CVSS 9.4 Flaw Lets Attackers Hijack EV Charging Stations
CVE-2026-20781 exposes OCPP WebSocket endpoints to unauthenticated station impersonation, enabling attackers to manipulate EV charging infrastructure and steal energy.
A critical authentication bypass in the Open Charge Point Protocol (OCPP) allows attackers to impersonate EV charging stations and manipulate charging network infrastructure. CVE-2026-20781 was published February 27, 2026, with a CVSS score of 9.4.
The vulnerability affects OCPP WebSocket endpoints that lack authentication mechanisms, enabling unauthenticated attackers to connect and issue commands as if they were legitimate charging stations. No patch exists at time of publication—organizations must implement network-level mitigations.
How the Attack Works
OCPP is the standard communication protocol between EV charging stations and central management systems. Charging stations connect to backend systems via WebSocket to report status, authenticate users, process payments, and receive configuration updates.
CVE-2026-20781 exploits a fundamental design flaw: some OCPP implementations don't authenticate WebSocket connections. An attacker who can reach the WebSocket endpoint needs only a valid station identifier—often predictable or discoverable—to:
- Connect to the management system posing as a legitimate station
- Report false telemetry data (fake charging sessions, manipulated energy usage)

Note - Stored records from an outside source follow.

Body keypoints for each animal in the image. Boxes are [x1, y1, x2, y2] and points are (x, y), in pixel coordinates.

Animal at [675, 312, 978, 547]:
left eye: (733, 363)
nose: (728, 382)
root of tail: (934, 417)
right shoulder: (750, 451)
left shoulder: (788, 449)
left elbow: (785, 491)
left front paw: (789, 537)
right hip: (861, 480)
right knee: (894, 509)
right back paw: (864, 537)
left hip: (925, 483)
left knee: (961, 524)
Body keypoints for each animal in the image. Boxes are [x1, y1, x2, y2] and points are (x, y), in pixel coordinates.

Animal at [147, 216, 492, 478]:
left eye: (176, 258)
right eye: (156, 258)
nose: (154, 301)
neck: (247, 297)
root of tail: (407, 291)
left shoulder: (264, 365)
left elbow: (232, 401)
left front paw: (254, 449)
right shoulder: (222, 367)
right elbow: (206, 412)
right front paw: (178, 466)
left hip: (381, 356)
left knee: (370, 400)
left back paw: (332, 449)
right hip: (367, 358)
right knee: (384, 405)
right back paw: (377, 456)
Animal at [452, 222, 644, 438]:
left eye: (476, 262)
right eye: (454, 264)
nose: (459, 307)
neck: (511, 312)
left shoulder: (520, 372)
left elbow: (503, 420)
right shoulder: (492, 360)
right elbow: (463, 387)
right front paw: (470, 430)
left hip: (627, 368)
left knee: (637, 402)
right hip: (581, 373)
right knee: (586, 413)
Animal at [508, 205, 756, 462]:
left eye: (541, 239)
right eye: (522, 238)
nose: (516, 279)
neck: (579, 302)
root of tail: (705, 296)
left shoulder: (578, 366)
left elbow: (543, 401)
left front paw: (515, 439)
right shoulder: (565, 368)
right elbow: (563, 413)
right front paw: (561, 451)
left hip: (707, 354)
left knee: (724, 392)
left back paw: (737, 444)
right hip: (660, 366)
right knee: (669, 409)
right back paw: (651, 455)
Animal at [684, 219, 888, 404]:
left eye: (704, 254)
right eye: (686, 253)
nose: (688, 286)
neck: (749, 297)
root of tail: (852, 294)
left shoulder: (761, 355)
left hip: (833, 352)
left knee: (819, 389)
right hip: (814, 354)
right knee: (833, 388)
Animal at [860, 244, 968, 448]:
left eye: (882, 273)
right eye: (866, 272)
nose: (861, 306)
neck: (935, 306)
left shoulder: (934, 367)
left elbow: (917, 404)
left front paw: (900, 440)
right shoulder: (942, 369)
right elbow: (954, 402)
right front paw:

- Receive commands intended for the real station
- Potentially initiate or terminate charging sessions
The attack requires no credentials. Network access to the OCPP endpoint and knowledge of a station identifier are sufficient.
Who's Affected
The CloudCharge platform is confirmed vulnerable, though the flaw likely affects other OCPP implementations lacking endpoint authentication. Organizations operating charging networks should audit their deployments regardless of vendor.
Affected parties include:
- Utility companies operating public charging networks
- Fleet operators managing corporate or municipal EV infrastructure
- Property owners with charging stations in parking facilities
- Municipalities running public charging programs
The attack surface is significant. Public charging stations often expose their management interfaces to the internet for remote monitoring and maintenance.
Real-World Impact
Successful exploitation enables several attack scenarios:
Energy theft: Attackers could impersonate stations to falsify charging records, enabling free energy consumption or billing fraud.
Infrastructure disruption: Manipulated status data could trigger false alarms, automatic shutdowns, or prevent legitimate users from charging. This echoes concerns raised about critical infrastructure targeting in utility sectors.
Data corruption: Backend systems relying on station-reported data for billing, capacity planning, and maintenance would operate on poisoned information.
Lateral movement: Compromised management systems could serve as pivot points into broader IT infrastructure, particularly concerning given the persistent access techniques attackers have demonstrated against network infrastructure.
Immediate Mitigations
With no vendor patch available, organizations should implement defense-in-depth:
- Restrict WebSocket access to known IP ranges and authenticated network segments
- Deploy Web Application Firewalls with rules to detect unauthorized WebSocket connections
- Implement mutual TLS between stations and management systems
- Monitor for anomalous connection patterns, particularly connections from unexpected IP addresses or duplicate station identifiers
- Audit station identifiers for predictable patterns that could be enumerated
Longer-term, pressure vendors to implement proper authentication on OCPP endpoints. The protocol itself supports authentication—this vulnerability exists in implementations that skip it for convenience.
Why This Matters
EV charging infrastructure is critical infrastructure. As electric vehicle adoption accelerates, these networks become more attractive targets for disruption, whether by nation-state actors seeking to destabilize energy systems or criminals looking for fraud opportunities.
CVE-2026-20781 demonstrates a recurring IoT security pattern: protocols designed for trusted environments being deployed on untrusted networks without adding authentication. We've seen this movie before with industrial control systems, and the consequences for ICS/SCADA security continue to unfold.
Organizations operating EV charging infrastructure should treat this disclosure as a wake-up call. Audit your OCPP deployments now, before attackers do it for you.